**TASK PROMPT**. Please write out exactly, without any picture, each line from the first in the listing through the line that includes "13: (207, 256)".

───── MATERIAL SUPPLIED ─────

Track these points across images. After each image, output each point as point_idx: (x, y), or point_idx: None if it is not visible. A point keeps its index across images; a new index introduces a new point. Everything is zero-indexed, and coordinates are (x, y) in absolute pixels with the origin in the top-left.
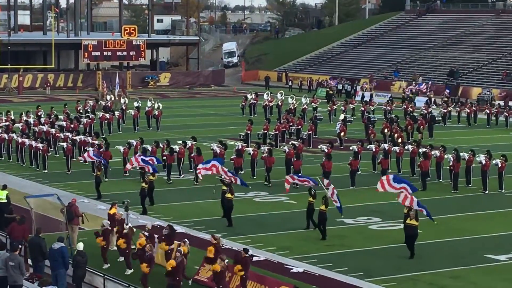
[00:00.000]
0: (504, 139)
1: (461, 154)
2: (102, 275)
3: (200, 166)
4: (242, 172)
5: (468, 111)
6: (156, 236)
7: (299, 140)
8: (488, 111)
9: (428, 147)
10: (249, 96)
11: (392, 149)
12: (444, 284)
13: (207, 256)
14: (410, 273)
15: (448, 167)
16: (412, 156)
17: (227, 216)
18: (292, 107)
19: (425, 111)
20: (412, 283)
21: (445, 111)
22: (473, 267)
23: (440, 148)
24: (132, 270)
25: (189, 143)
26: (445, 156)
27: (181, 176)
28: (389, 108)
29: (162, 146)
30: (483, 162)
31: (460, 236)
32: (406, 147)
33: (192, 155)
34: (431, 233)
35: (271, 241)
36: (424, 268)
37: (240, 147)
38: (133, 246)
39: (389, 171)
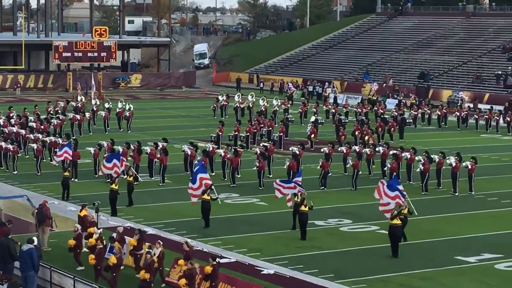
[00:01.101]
0: (474, 141)
1: (432, 156)
2: (72, 276)
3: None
4: (213, 173)
5: (439, 113)
6: (126, 237)
7: (270, 141)
8: (458, 113)
9: (399, 149)
10: (220, 97)
11: (363, 151)
12: (415, 285)
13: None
14: (381, 274)
15: (419, 170)
16: (383, 158)
17: (204, 217)
18: (263, 109)
19: (396, 113)
20: (382, 284)
21: (416, 113)
22: (443, 269)
23: (411, 150)
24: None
25: (160, 144)
26: (416, 158)
27: (152, 178)
28: (360, 110)
29: (133, 148)
30: (453, 164)
31: (430, 238)
32: (377, 149)
33: (159, 156)
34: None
35: (242, 243)
36: (394, 269)
37: (210, 148)
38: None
39: (360, 173)
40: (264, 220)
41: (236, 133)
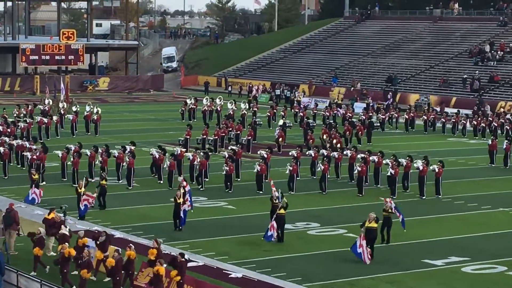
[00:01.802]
0: (441, 145)
1: (400, 160)
2: (39, 280)
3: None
4: (181, 177)
5: (407, 117)
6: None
7: (238, 145)
8: (425, 117)
9: (366, 152)
10: (188, 101)
11: (331, 154)
12: None
13: (150, 259)
14: (349, 278)
15: (389, 173)
16: (350, 162)
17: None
18: (232, 112)
19: (364, 117)
20: None
21: (383, 117)
22: (410, 272)
23: (379, 153)
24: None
25: (128, 148)
26: (383, 162)
27: (120, 181)
28: (328, 114)
29: (100, 151)
30: (421, 167)
31: (397, 241)
32: (344, 153)
33: (128, 159)
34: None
35: (210, 246)
36: (362, 273)
37: (179, 152)
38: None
39: (328, 176)
40: (232, 224)
41: (204, 136)
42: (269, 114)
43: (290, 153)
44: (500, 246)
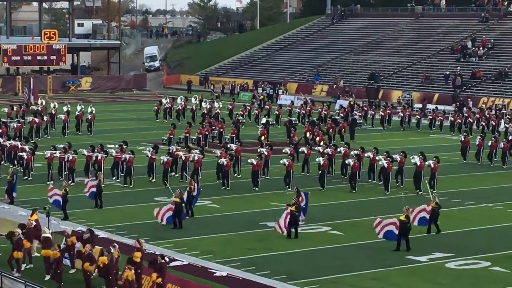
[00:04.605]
0: (425, 142)
1: (394, 156)
2: (23, 282)
3: None
4: (176, 175)
5: (382, 114)
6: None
7: (237, 142)
8: (401, 114)
9: (360, 149)
10: (164, 100)
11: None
12: (366, 286)
13: (134, 261)
14: (333, 275)
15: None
16: (344, 159)
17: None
18: (218, 111)
19: (342, 115)
20: (334, 285)
21: (360, 114)
22: (394, 269)
23: (373, 150)
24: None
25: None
26: (377, 158)
27: (116, 180)
28: (304, 112)
29: (97, 151)
30: (418, 163)
31: (381, 238)
32: (338, 149)
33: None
34: (353, 235)
35: (194, 245)
36: (346, 270)
37: (174, 150)
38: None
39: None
40: (216, 222)
41: (187, 135)
42: (256, 112)
43: (283, 151)
44: (484, 241)
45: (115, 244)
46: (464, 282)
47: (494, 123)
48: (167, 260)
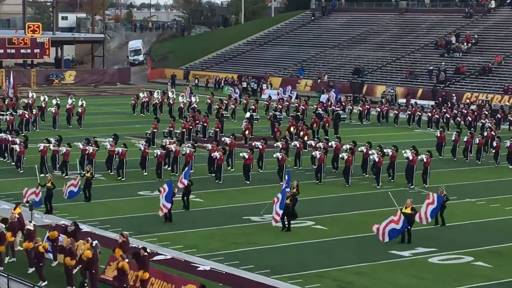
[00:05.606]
0: (407, 137)
1: (385, 150)
2: (6, 275)
3: None
4: (169, 168)
5: (361, 109)
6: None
7: (231, 136)
8: (379, 109)
9: (352, 143)
10: (141, 94)
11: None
12: (350, 280)
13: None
14: (316, 269)
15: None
16: (335, 153)
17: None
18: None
19: (321, 110)
20: (318, 279)
21: (339, 109)
22: (378, 263)
23: (366, 144)
24: (34, 269)
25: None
26: (370, 152)
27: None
28: (280, 107)
29: (91, 144)
30: (410, 157)
31: (365, 233)
32: (329, 144)
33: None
34: (337, 229)
35: (178, 239)
36: (330, 264)
37: (168, 143)
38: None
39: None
40: (199, 217)
41: (171, 129)
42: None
43: (275, 145)
44: (467, 236)
45: (89, 238)
46: (447, 277)
47: (470, 119)
48: (150, 252)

─────

**EXPECTED ANSWER**.
Track these points across images. After each image, output each point as point_idx: (x, y), or point_idx: None if it is not visible. A point keeps its index across images; a new index introduces a new point. Everything is zero-indexed, and coordinates are (x, y) in absolute pixels with the origin in the top-left.
[00:00.000]
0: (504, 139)
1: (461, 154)
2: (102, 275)
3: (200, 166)
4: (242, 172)
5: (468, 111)
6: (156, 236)
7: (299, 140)
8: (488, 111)
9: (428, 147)
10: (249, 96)
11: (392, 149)
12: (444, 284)
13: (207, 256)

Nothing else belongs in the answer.